_What you will do_:
a: In the message about OCR text and hyphens, what should replace a hyphen at the end of a line in the initial OCR output?
b: Continue the message about OCR text and hyphens from the point where it stops.
— Begin Text to read —
On Jan 23, 2008 2:26 AM, Gregory Maxwell gmaxwell@gmail.com wrote:
On Jan 22, 2008 9:26 AM, Birgitte SB birgitte_sb@yahoo.com wrote:
I am agreeing with EC here. I think you are trying to do far too much with the same piece of text. Perfectly readable/editable wikimarkup and exactly macthing OCR text are not possible with the same text. I suggest you find a way to hack having the text existing twice in the proofreading page. Something like below:
Okay. Thats a bit outside of the realm of the work I'm interested in doing. I'll just focus on the document images and leave the rest to whomever else is interested.
The hyphen is a difficult problem, but it doesnt need to be a deal breaker.
Bidirectional djvu/pdf <-> wiki should be our goal, if we are to migrate to having all content backed by images (which is a strict policy on the German Wikisource project), but there are a few hurdles.
The two big ones are:
1. hyphens
This may be easily solved by replacing hyphens that appear at the end of a line with a soft-hyphen in the initial OCR output; any places where a hard-hyphens or non-breaking hyphen is required, they will be fixed in proof reading. Most browsers handle this correctly by simply discarding the soft-hyphen, and after years of waiting Firefox 3 should render this correctly < https://bugzilla.mozilla.org/show_bug.cgi?id=9101 >.
Unless there are some surprises in mediawiki's handling of soft-hyphens, the wikitext would look like (in this example, ­ could be the Unicode equivalent)
<!-- any OCR sync information -->line one with a extra­<!-- any OCR sync information -->ordinary size words that flow onto line two <!-- any OCR sync information --> and here is line three.
— End Text to read —
— Begin Recorded data —
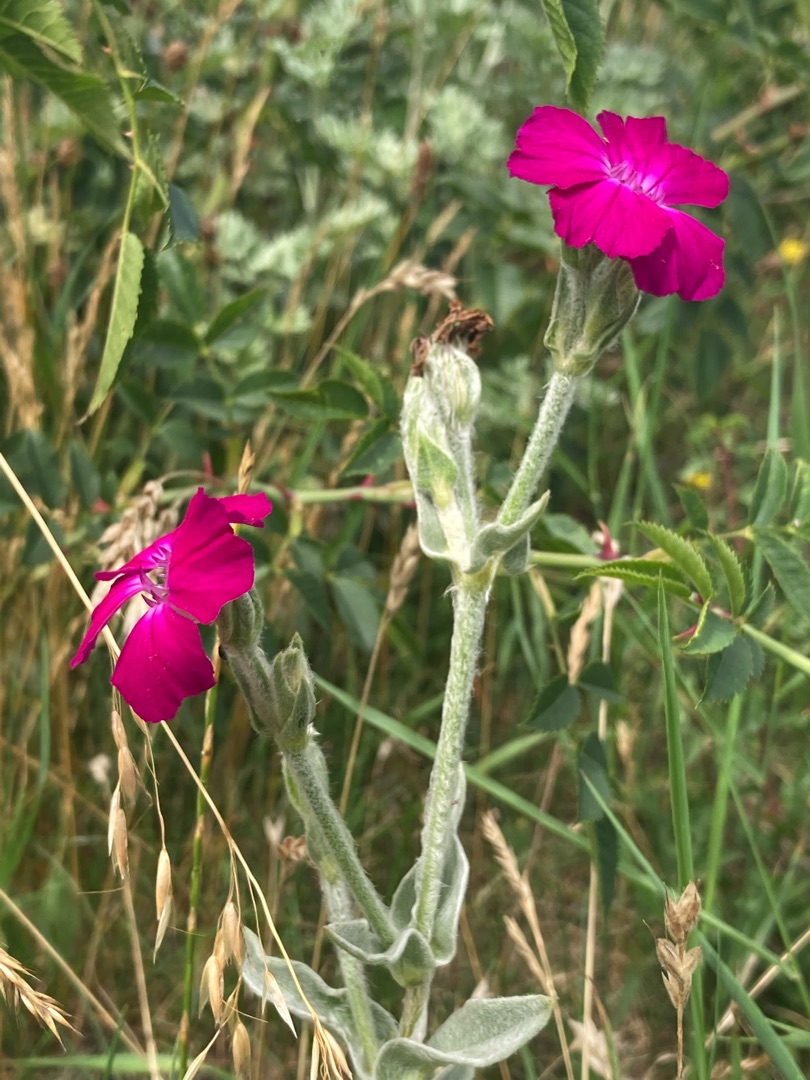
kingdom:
— End Recorded data —
_Response list_:
a: A soft hyphen.

b:
i.e. original line one and two would need to be on a single line in order to prevent a newline to be emitted in the HTML, which would invalidate the soft-hyphen.
If we wanted to get fancy, the dev's could enhance mediawiki so that a line ending with a Unicode soft-hyphen is not followed by a new line character in the HTML. I cant see any draw back in doing that, except for the overhead; if this is significant, it could be done in a Wikisource only extension.
2. wiki markup that isnt in the original
This could be simply ignored by mandating that we don't add additional markup until after the text has been proof-read, and the changes have been fed back into the DJVU file. Any improvement on that position depends on improvements in the wikitext -> DJVU process.
We keep a very close eye on Recentchanges and have revision patrolling for changes by non-admins, so any changes that may effect the ability to slurp improvements back into the DJVU can be managed.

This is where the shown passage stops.